Carolyn hastened to the rescue. She knew it could never be Captain Littlefield. And she was right. Her friend was not in sight.

Instead, gyrating about in a clumsy circle on the front porch was a tall man with a very red face, a great white moustache, and a topknot of white hair that made him look like an angry cockatoo.

This old man, whose fiery eyes and great beak added to his birdlike appearance, was dancing about on one slippered foot, while his other leg, finished with a wooden limb much like that of Captain Littlefield's, was thrust out in a mad attempt to keep Prince at a distance.

"Get out, you brute!" he bawled, almost overturning himself in another attempt to kick the dog.

His white linen suit flapped about his lean body like dishcloths hangin' on a pole in a strong breeze. Prince, much excited and enraged by the attack made upon him by the old man, dashed in just as Carolyn appeared and fastened his teeth upon the part of the "peg-leg" that would have been the ankle had the limb been of actual flesh and bone.

"Whoo! Scat!" shouted the red-faced man, continuing to hop about on his sound foot.

"Prince!" shrieked Carolyn May.

But Prince hung right on to the wooden leg, and as the old fellow swung around he fairly lifted the dog from the porch and swung him in a circle, too.

The hullabaloo aroused everybody on the lower floor of the hotel, and maids, waiters, and kitchen help, as well as the early risen guests, came running to the front porch.

Lastly appeared Captain Ozias Littlefield, who had been shaving and had one side of his face masked with lather, while he flourished his razor in his hand.

"Belay all!" cried he, clumping forward. "What's afoul the ship hawse now?"

"Take this dog off'n me, Ozy Littlefield!" shouted the red-faced man. "Gimme that razor and I'll near 'bout chop his head off!"

At that terrible threat Carolyn shrieked again.
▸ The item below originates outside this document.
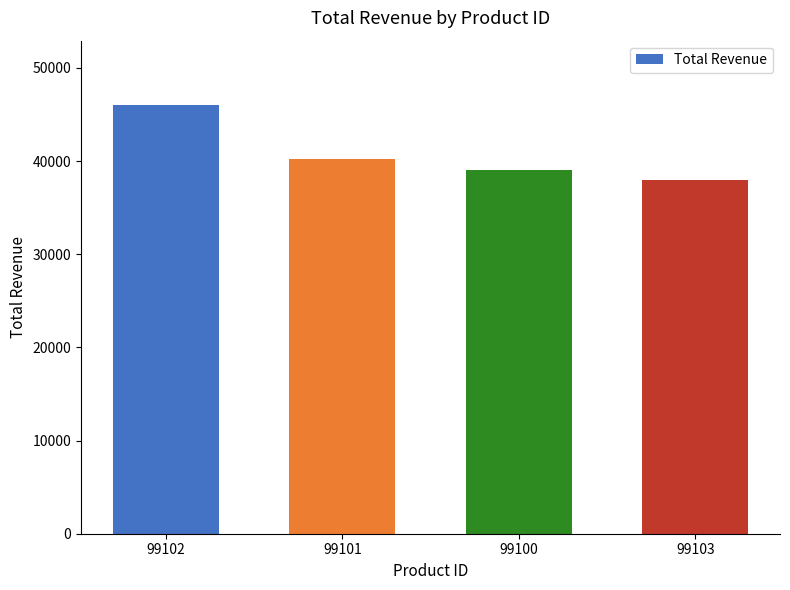

Is it true that the value at 99102 is 20330.5?

False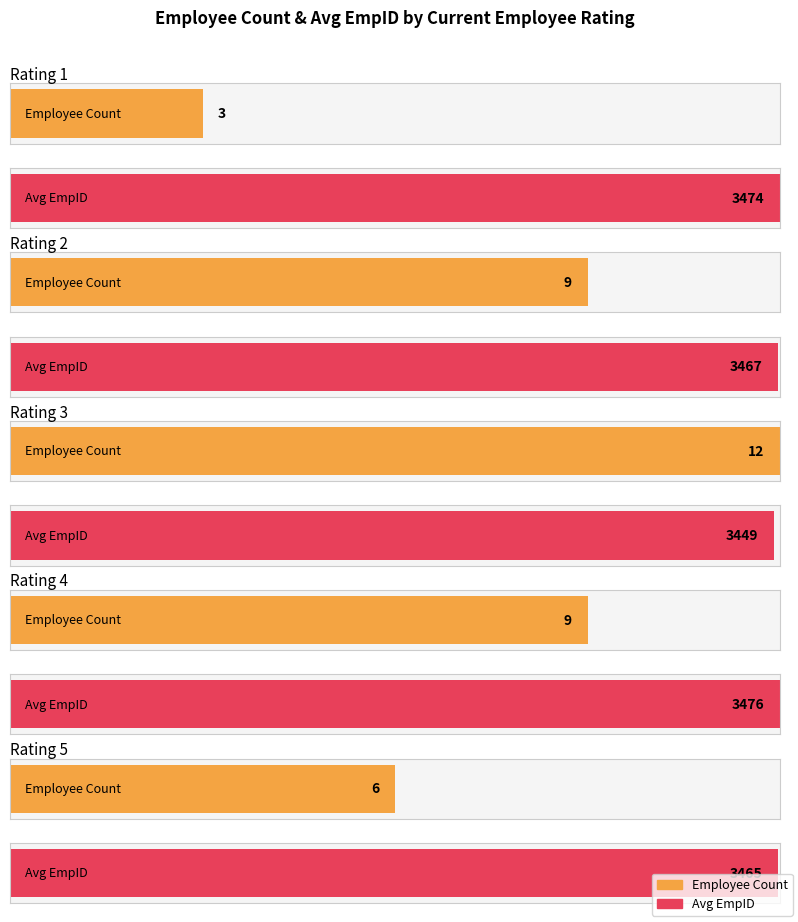

At which label is Maximum utilization closest to 95?

Rating 2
Prince held his firm grip on the leg, and the red-faced man kicked out more strenuously than before. He actually kicked himself over backward and landed with a crash on the porch floor.

The straps holding the wooden leg to the stump of his real leg broke, and the dog flew off at a tangent, still gripping the timber in his jaws.

"What th' Dancing Doolittles!" yelled the old fellow, lying there on his back. "Now see what that dog's done."

"Fer the land's sake, Oly! what kind of a conniption fit do you call this? Can't you keep out o' trouble long enough for me to git shaved an' rid up a mite? I told ye I'd be right out," declared the exasperated Captain Littlefield. "Gimme your hand and let me help you up."

"No use gettin' up with only one laig, Ozy," complained the overturned one. "Git me that timber-toe away from that savage beast. What ye keepin' here—a menagerie 'stead of a hotel, I wanter know?"

"Since ever I knowed ye, Oly Littlefield—an' that was when both of us was in petticuts—you've allus managed to git into trouble more'n any other human bein' I ever met up with. Sit up in this chair like I tell ye, an' I'll git yer laig all right."

Captain Littlefield showed a great deal of latent muscular strength in lifting the bigger man into one of the porch chairs. There he left him, fuming and fussing, while he went to the rescue of the wooden leg.

Carolyn had snapped the leash to Prince's collar and the dog was merely mumbling the wooden leg. He evidently considered the whole business some kind of new play. The little girl's face was almost as red as that of the old fellow who had lost his leg. She felt sure that the trouble had not been of Prince's making; but she feared everybody would blame him.

"Don't you fret yourself, Sissy," said Captain Littlefield, kindly. "Cousin Oly ain't responsible for what he does and says, anyway. He'd oughter been a cook. He's got the temper of one, sure 'nough."